Not only was Zoe missing, but we were all on the spot for it. We’d all been unaccounted for at the crucial time. His speech was slurred—it sounded like he’d taken something—and I had what the police had said to me blasting through both ears. Namely that Jai’s a junkie and he can’t be trusted. I delicately broached the subject with him and he admitted he might need a day or so for stuff to pass through his system. I said that was fine and I could meet him the next day. I felt like a pretty solid friend until he said he’d rather not meet me alone, he wanted someone else to be there. Oh, and that he needed a fucking grand first.
KIMBERLY NOLAN:
When I saw Andrew was calling me, I nearly didn’t pick up. I probably shouldn’t have. He asked how I’d been, but I could tell there was something else and at some point, he blurted out that he knew where Jai was, he just needed my help in making him come forward. This was it, my one attempt to try and play the game. It was after the story had come out about me “partying” in the wake of Zoe’s disappearance. I let Andrew convince me that we could clean up our images and come out looking like the good guys, which, obviously, we didn’t.

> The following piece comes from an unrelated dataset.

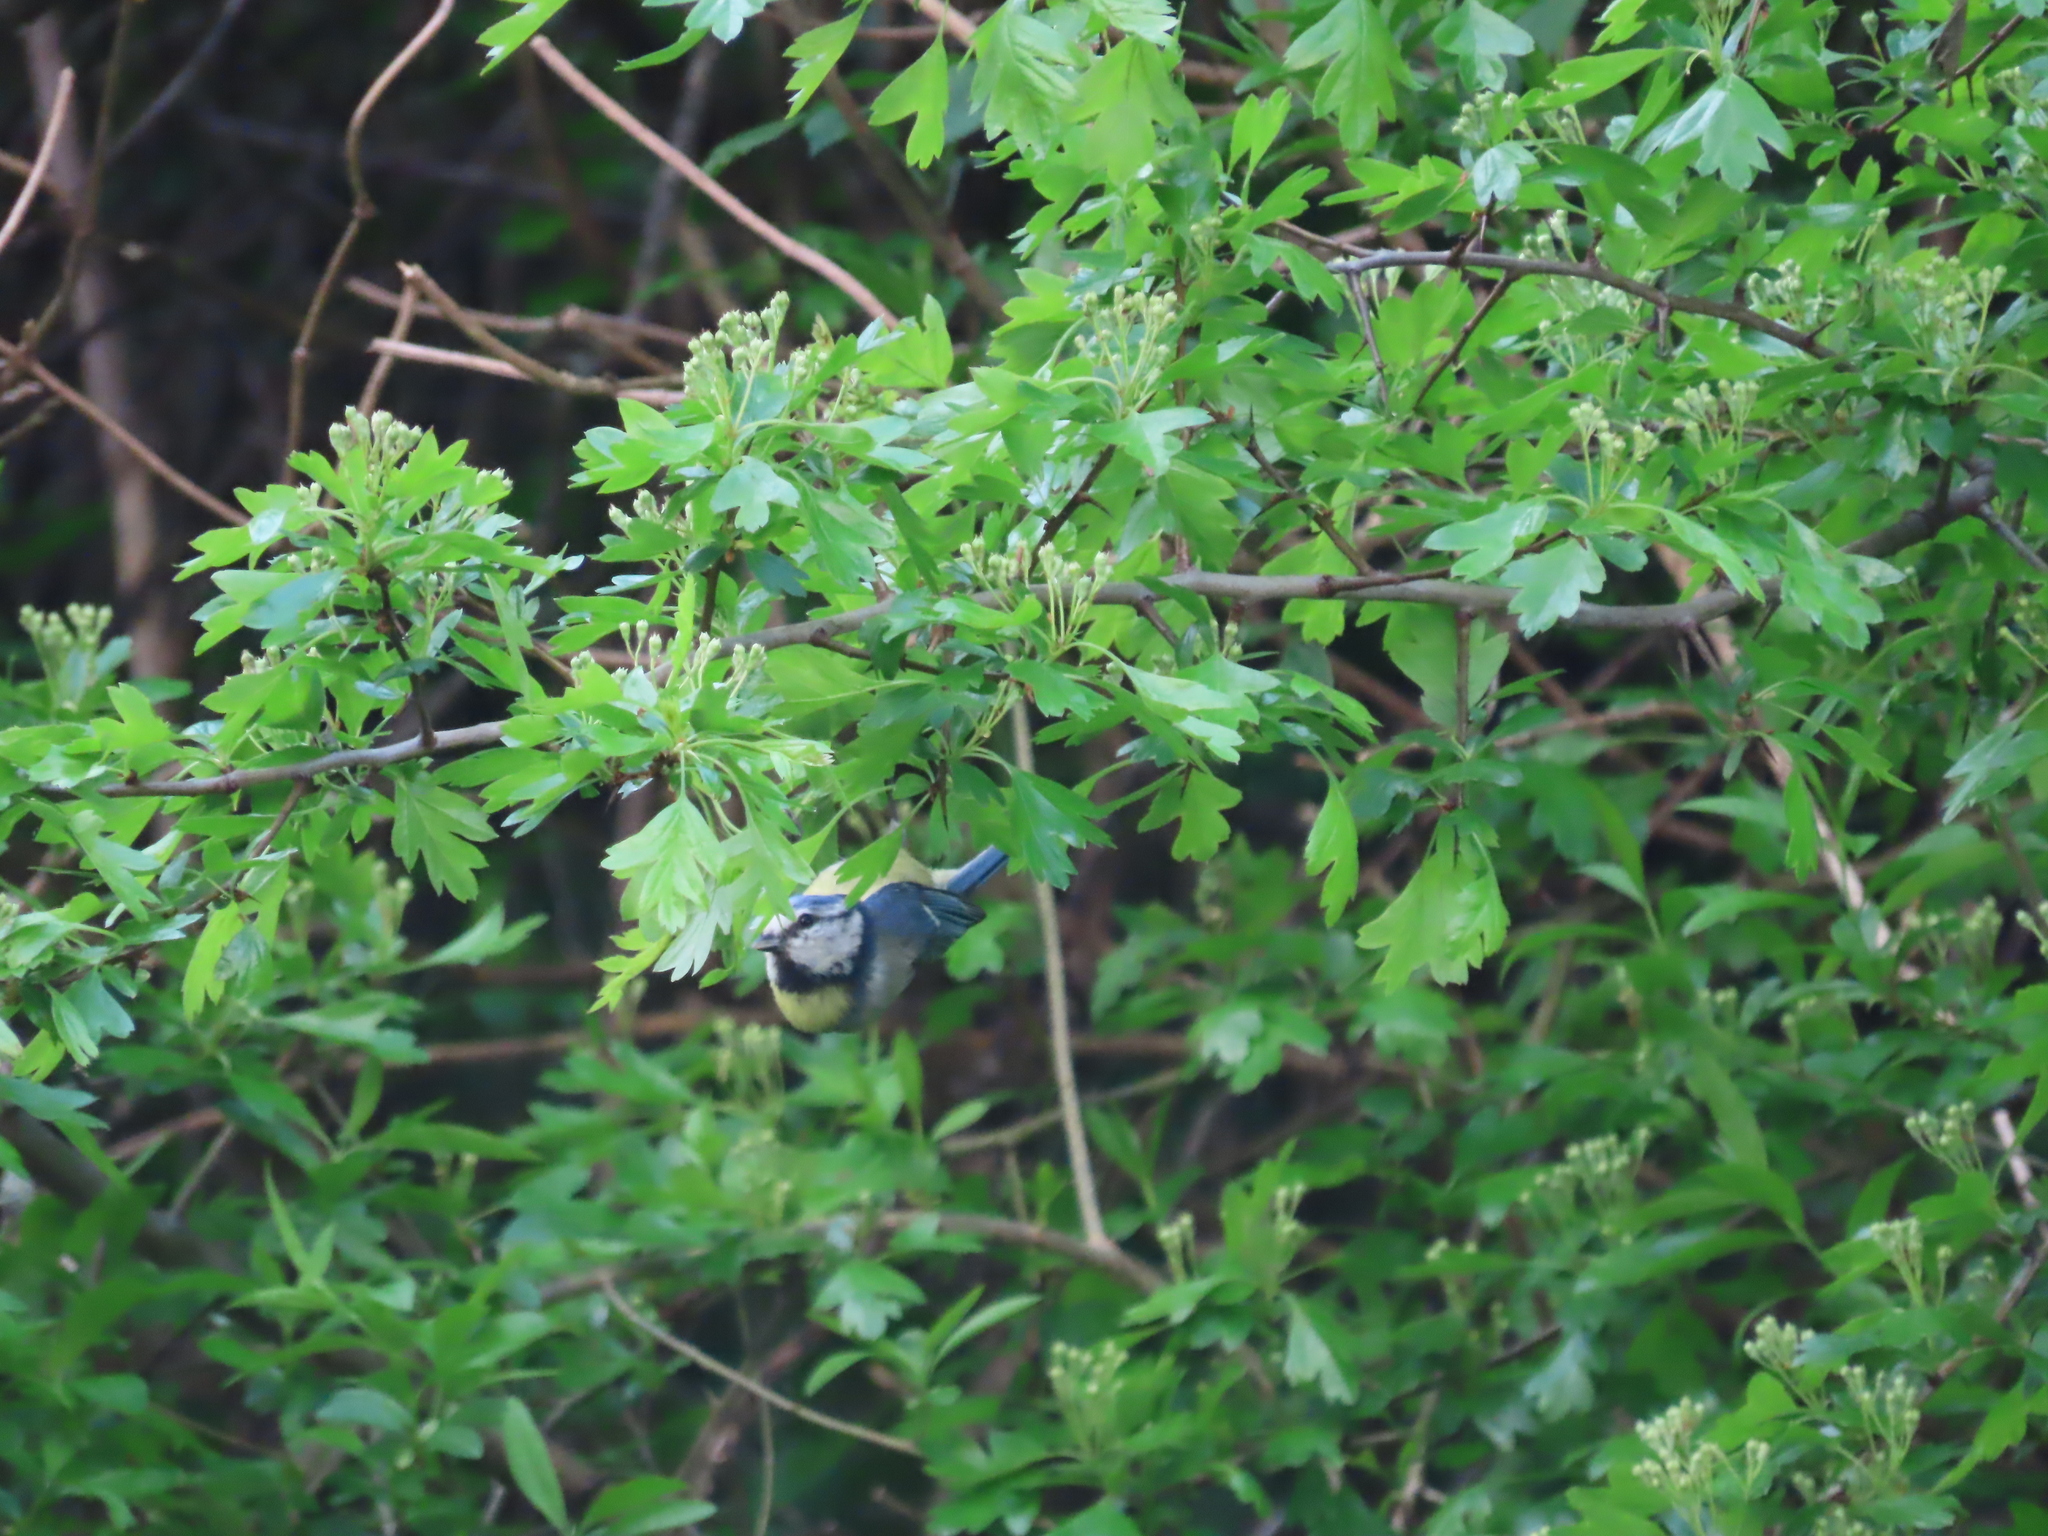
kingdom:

We went into town and met Jai in the Temple, this tiny underground toilet of a pub on Great Bridgewater Street. I’m sure you’ve seen the pictures, but he looked awful, like he really was guilty of something. Like I say, I tried not to, but I’d read every headline, every story, every radioactive comment section. I was at the point where I believed the bad things they said about me, so of course I could believe the worst of him as well. There were too many coincidences for them not to show in my face. The theft stuff, this suggestion that he and Zoe had been seeing each other on the sly, the fact that he’d been unaccounted for when she went missing and had turned up afterward wanting money.